I needed to lighten the mood.
I had on a white shirt that looked remarkably similar to the one I had
worn yesterday, and a pair of dark brown pants that were too tight around my thighs. One good lunge and the court would be seeing more of me than was decent. At least Charlie wouldn’t have to worry. My legs were more muscular than my brother’s, so the same clothes would be a perfect fit for him. After struggling for what seemed like an eternity, I had also managed to put on a pair of black riding boots, and to complete the look, slung over a chair with casual elegance was a thick black cloak.
I can do casual elegance, even while looking like a major dumb-ass, I thought.
“Have you heard anything about Alice?” asked Charlie.
“Nothing,” I replied. “Which is good news. Now put these clothes on and try not to upstage me. Are you hungry?”
“No,” groaned Charlie. “I’m never eating anything again.”
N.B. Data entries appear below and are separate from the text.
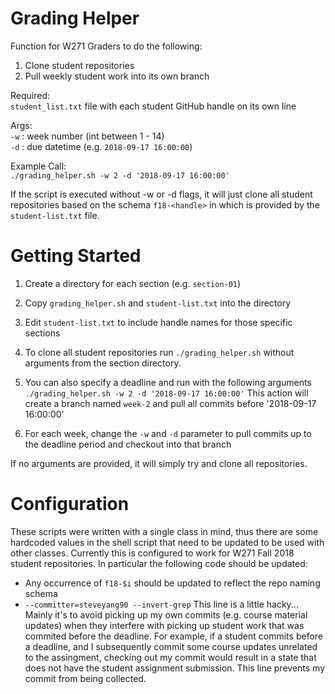 # Grading Helper

Function for W271 Graders to do the following:  

1. Clone student repositories
2. Pull weekly student work into its own branch

Required:  
`student_list.txt` file with each student GitHub handle on its own line

Args:  
   `-w` : week number (int between 1 - 14)  
   `-d` : due datetime (e.g. `2018-09-17 16:00:00`)  
   
Example Call:  
`./grading_helper.sh -w 2 -d '2018-09-17 16:00:00'`

If the script is executed without -w or -d flags, it will just clone all student repositories based on the schema `f18-<handle>` in which <handle> is provided by the `student-list.txt` file.

# Getting Started

1. Create a directory for each section (e.g. `section-01`)

2. Copy `grading_helper.sh` and `student-list.txt` into the directory

3. Edit `student-list.txt` to include handle names for those specific sections

4. To clone all student repositories run `./grading_helper.sh` without arguments
   from the section directory.
   
5. You can also specify a deadline and run with the following arguments
   `./grading_helper.sh -w 2 -d '2018-09-17 16:00:00'`
   This action will create a branch named `week-2` and pull all commits before '2018-09-17 16:00:00'
   
6. For each week, change the `-w` and `-d` parameter to pull commits up to
   the deadline period and checkout into that branch
   
If no arguments are provided, it will simply try and clone all repositories.

# Configuration

These scripts were written with a single class in mind, thus there are some hardcoded values in the shell script that need to be updated to be used with other classes. Currently this is configured to work for W271 Fall 2018 student repositories. In particular the following code should be updated:

 - Any occurrence of `f18-$i` should be updated to reflect the repo naming schema
 - `--committer=steveyang90 --invert-grep` This line is a little hacky... Mainly it's to avoid picking up my own commits (e.g. course material updates) when they interfere with picking up student work that was commited before the deadline. For example, if a student commits before a deadline, and I subsequently commit some course updates unrelated to the assingment, checking out my commit would result in a state that does not have the student assignment submission. This line prevents my commit from being collected.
“Tough,” I replied. “We’re in the Tudor court and we will feast and stuff our stomachs—”
“Until we cannot move,” interrupted Charlie, recalling the instructions Aramis had given us before our first introduction to the king.
* * *
—
With Charlie finally dressed and somewhat washed, we left the apartments. I hoped we wouldn’t see anyone important until Charlie had recovered a bit more, but we hadn’t gone more than a hundred meters when we walked straight into the queen. Anne’s skin was so white she looked like a marble statue cloaked in a burgundy dress. The dress was low-cut, but it wasn’t provocative. Her collarbones were extremely pronounced.
Stress and fear were literally eating away at her.
I bowed to the queen and her three ladies, all of whom were older. Charlie followed, but when he brought his head back up, he had gone so green I thought he was going to throw up there and then.
Unfortunately for us, the queen wanted to talk.
“The sons of Cleves have returned,” she said. “The court has missed you.”
The coldness in her voice didn’t match the words.
“And that sentiment is reciprocated,” I replied, hoping my brother wouldn’t faint. “We are very much looking forward to staying here now.”